*Supplied entries*.
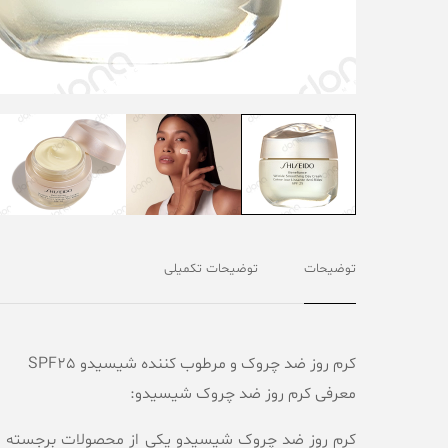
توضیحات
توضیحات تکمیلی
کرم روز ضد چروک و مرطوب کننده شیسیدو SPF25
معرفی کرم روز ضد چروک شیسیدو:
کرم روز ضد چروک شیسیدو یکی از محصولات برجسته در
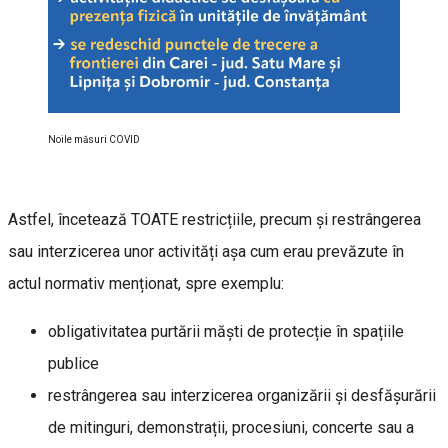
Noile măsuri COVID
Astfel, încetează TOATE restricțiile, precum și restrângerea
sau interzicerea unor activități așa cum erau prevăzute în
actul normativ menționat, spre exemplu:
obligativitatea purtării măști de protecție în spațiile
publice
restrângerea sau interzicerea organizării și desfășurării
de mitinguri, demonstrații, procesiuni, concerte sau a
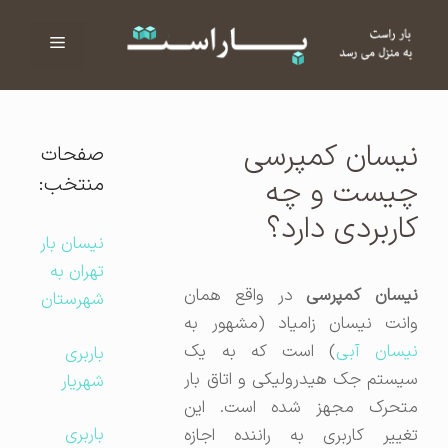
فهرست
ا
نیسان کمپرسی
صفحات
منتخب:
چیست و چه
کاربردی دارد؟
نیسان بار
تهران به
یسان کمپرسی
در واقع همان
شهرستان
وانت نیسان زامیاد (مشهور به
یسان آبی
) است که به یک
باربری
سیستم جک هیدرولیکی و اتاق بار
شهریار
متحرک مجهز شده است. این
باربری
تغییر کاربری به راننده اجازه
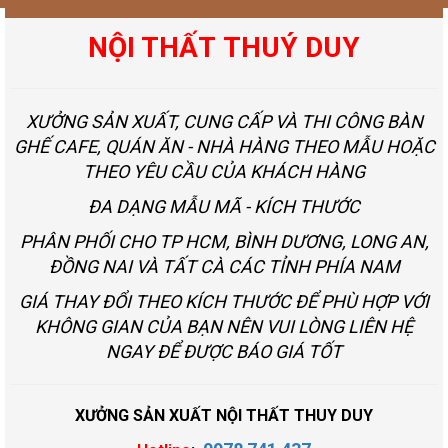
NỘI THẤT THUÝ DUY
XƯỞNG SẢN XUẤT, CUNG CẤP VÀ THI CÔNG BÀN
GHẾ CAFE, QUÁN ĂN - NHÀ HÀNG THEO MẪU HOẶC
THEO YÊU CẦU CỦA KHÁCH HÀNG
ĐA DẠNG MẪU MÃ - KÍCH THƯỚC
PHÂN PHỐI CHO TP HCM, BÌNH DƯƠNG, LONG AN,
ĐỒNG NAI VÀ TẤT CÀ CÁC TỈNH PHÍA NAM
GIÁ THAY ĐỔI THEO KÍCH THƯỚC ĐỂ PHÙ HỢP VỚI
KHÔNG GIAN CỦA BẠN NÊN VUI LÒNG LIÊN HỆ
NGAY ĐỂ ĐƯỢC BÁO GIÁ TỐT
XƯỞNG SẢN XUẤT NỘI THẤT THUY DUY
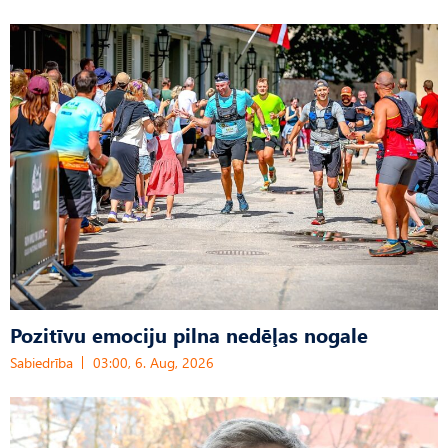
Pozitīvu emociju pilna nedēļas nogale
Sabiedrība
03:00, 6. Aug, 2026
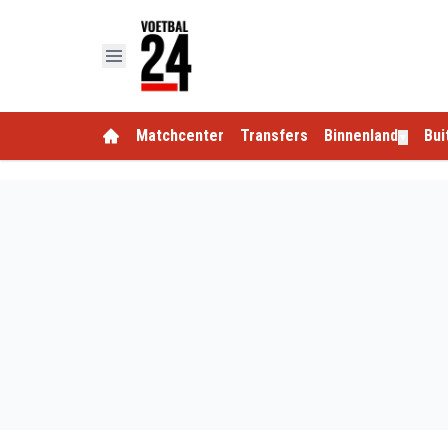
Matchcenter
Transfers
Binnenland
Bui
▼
--
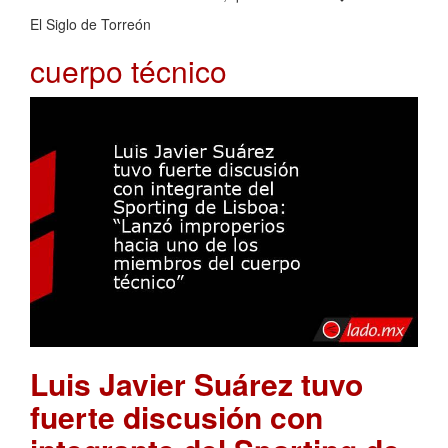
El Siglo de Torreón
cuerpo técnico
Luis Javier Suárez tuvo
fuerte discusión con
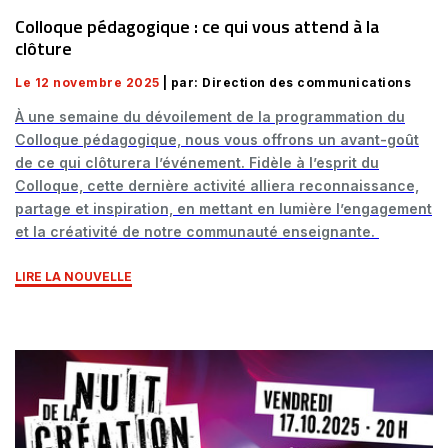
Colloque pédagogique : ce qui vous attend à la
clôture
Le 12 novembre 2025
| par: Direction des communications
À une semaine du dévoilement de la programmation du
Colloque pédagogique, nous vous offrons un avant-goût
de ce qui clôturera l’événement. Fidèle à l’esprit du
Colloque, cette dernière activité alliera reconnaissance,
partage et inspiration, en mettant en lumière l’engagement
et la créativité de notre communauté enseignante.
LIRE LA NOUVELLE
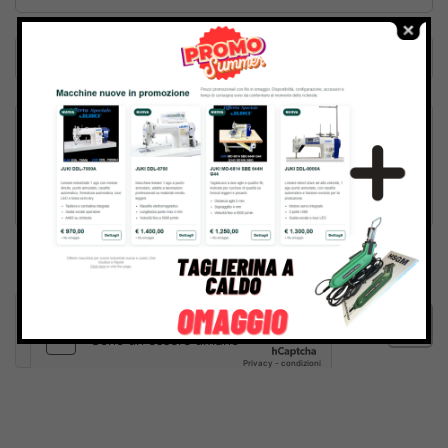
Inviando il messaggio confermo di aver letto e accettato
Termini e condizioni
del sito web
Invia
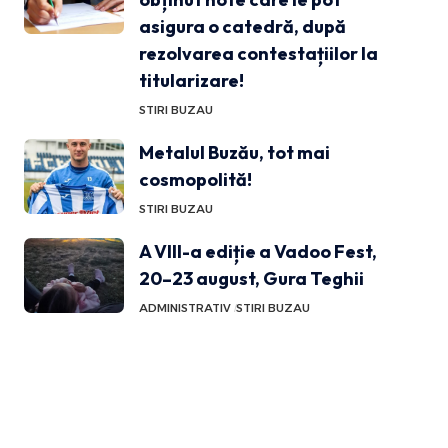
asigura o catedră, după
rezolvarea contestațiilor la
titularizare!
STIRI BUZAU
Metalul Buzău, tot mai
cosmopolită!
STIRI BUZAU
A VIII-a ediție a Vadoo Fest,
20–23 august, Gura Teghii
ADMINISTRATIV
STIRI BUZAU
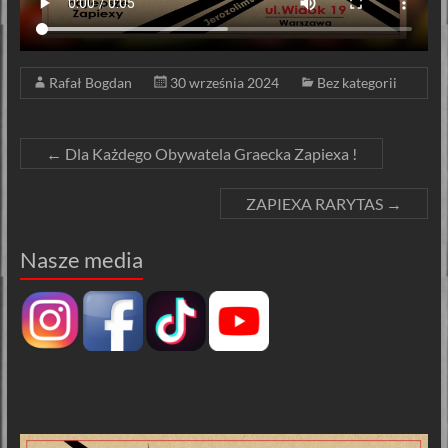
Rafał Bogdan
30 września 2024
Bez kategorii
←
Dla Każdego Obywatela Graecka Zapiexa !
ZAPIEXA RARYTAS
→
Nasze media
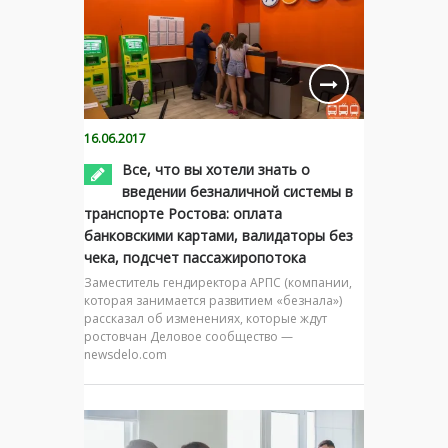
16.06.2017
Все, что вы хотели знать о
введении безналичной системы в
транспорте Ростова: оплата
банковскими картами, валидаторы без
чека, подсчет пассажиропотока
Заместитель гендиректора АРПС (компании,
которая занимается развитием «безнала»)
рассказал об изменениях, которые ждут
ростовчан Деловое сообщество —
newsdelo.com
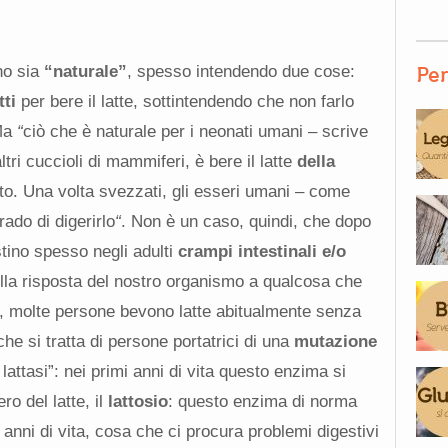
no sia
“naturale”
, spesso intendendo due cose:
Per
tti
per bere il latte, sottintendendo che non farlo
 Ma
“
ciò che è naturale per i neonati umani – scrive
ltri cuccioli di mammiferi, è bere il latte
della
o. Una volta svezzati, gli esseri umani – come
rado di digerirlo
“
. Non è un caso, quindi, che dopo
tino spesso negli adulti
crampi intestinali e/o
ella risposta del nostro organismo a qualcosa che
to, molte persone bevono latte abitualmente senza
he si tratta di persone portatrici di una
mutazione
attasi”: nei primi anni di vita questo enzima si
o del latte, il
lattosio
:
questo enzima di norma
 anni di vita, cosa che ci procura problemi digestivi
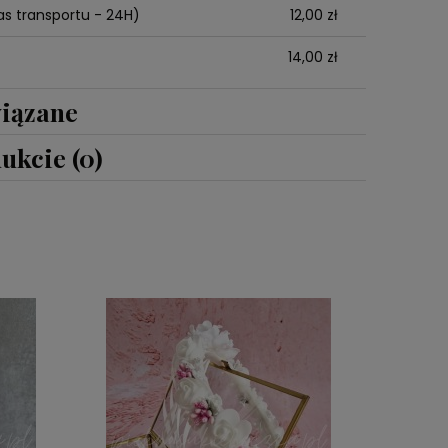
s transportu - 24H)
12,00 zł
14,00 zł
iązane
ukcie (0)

*Aim of the exercise*.
Retype the listing verbatim from the line containing "El Siglo de Torreón" to the line containing "LIRE LA NOUVELLE", including both of those lines. Omit the pictures from your answer.

*Answer below*.
El Siglo de Torreón
cuerpo técnico
Luis Javier Suárez tuvo
fuerte discusión con
Colloque pédagogique : ce qui vous attend à la
clôture
Le 12 novembre 2025
| par: Direction des communications
À une semaine du dévoilement de la programmation du
Colloque pédagogique, nous vous offrons un avant-goût
de ce qui clôturera l’événement. Fidèle à l’esprit du
Colloque, cette dernière activité alliera reconnaissance,
partage et inspiration, en mettant en lumière l’engagement
et la créativité de notre communauté enseignante.
LIRE LA NOUVELLE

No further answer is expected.